───── Document excerpt

Otherwise, ABAC implementers should approach this task with a consistent naming convention and process to ensure they end up with a resource namespace that is manageable to implement and operate.

GP:
I had always looked at XACML as something that helps developers, but it appears to have a role to play in areas like DevOps too. I have seen a few examples where XACML services delegate some administrative functions, such as spinning up Cloud server instances, and lower level configuration. For decentralized environments where admin tasks (which are very sensitive and need to be audited) can be handled by different teams and even different organizations this kind of granular policy control seems like a very good fit. It gave me a new perspective on where and how XACML and ABAC might fit, have you seen these types of use cases?

GG:
Normally we are dealing with application resources, but we have had cases where IT uses XACML to control access to DevOps kinds of functions. As you have pointed out, the XACML policy language can be quite useful in a number of areas where granular access control is important.

GP:
Developers and security people fundamentally lack good (read: any) testing tools for authorization bugs. Static analysis and black box scanning tools are all the rage (and server a useful purpose in security bug identification), when you scan your app they can find all manner of SQL Injection, XSS and other pernicious problems, but at the same time you can cut those same tools loose on an app that’s riven with thousands of authZ vulnerabilities and they will often come back green! I am pretty sure this is a major factor contributing to the numerous authorization vulnerabilities we see.

──────────

* Task 1:
In the XACML interview excerpt, what does GG say IT has sometimes used XACML to control?
* Task 2:
Write out everything in the XACML interview excerpt from "Otherwise, ABAC implementers" down to "of use cases?".

───── Provided material

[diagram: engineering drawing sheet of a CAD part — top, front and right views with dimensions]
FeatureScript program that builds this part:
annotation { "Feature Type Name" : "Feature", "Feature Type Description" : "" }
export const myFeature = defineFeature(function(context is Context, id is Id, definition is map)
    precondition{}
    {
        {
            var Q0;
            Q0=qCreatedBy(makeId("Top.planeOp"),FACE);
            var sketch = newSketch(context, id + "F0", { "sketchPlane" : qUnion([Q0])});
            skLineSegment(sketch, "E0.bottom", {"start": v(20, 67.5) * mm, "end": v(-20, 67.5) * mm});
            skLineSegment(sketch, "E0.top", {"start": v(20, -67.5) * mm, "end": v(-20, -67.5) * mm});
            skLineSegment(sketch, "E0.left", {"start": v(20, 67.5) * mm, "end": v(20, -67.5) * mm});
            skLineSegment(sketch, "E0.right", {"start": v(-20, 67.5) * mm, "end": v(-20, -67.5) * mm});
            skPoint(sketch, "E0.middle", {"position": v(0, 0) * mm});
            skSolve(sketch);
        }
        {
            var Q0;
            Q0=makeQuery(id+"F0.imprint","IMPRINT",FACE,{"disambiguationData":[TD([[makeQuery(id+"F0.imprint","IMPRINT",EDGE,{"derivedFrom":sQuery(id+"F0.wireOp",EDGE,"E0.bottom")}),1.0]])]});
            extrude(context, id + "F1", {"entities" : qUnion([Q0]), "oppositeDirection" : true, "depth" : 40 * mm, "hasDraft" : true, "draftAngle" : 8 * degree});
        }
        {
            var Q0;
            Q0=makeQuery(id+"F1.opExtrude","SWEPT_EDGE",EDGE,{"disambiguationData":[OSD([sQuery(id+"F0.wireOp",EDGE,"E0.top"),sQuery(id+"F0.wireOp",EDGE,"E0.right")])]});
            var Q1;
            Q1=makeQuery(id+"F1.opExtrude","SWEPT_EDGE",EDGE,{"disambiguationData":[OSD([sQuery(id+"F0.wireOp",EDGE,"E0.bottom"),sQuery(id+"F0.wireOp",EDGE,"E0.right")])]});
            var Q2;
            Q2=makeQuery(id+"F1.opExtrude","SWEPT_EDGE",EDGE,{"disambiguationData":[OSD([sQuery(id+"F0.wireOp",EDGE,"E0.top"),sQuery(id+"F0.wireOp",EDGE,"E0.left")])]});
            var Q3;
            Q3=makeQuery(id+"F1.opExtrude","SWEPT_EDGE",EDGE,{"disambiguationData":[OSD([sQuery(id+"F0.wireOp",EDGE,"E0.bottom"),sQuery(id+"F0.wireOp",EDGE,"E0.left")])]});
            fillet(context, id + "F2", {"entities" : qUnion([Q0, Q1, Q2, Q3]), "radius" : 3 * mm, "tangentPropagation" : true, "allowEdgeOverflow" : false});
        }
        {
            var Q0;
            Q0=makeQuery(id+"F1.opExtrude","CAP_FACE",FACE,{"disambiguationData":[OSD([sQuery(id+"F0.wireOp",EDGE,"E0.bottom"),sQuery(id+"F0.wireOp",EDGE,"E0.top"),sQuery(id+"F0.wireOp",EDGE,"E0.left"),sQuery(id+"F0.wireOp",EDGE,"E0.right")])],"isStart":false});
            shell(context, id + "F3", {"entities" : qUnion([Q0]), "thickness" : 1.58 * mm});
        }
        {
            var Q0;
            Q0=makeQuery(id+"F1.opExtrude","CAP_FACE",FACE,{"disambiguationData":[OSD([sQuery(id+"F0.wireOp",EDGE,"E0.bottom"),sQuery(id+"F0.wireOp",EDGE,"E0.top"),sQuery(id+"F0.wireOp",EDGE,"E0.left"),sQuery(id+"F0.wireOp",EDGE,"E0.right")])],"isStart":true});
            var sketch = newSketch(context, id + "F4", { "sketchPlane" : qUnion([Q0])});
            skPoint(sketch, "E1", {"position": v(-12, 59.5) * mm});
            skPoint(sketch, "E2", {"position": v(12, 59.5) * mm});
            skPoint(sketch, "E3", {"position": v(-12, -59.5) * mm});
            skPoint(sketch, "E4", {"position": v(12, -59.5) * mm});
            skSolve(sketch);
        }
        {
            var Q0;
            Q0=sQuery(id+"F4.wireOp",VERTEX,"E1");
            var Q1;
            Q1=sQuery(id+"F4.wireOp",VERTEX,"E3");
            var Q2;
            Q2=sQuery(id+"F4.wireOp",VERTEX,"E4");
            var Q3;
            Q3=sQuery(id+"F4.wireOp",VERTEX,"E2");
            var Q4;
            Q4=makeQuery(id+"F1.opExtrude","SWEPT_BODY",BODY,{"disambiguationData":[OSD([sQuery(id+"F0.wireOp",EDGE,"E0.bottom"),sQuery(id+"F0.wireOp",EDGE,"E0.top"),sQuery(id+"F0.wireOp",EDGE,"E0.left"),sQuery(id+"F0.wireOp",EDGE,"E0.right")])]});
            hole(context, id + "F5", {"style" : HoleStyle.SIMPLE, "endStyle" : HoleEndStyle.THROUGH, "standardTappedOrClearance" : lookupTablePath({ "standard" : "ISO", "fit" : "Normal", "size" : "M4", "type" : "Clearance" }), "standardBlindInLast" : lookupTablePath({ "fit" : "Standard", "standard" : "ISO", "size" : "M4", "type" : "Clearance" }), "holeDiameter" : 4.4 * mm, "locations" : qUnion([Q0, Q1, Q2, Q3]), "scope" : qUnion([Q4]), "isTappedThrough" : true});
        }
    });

──────────

* Result 1:
Access to DevOps kinds of functions.

* Result 2:
Otherwise, ABAC implementers should approach this task with a consistent naming convention and process to ensure they end up with a resource namespace that is manageable to implement and operate.

GP:
I had always looked at XACML as something that helps developers, but it appears to have a role to play in areas like DevOps too. I have seen a few examples where XACML services delegate some administrative functions, such as spinning up Cloud server instances, and lower level configuration. For decentralized environments where admin tasks (which are very sensitive and need to be audited) can be handled by different teams and even different organizations this kind of granular policy control seems like a very good fit. It gave me a new perspective on where and how XACML and ABAC might fit, have you seen these types of use cases?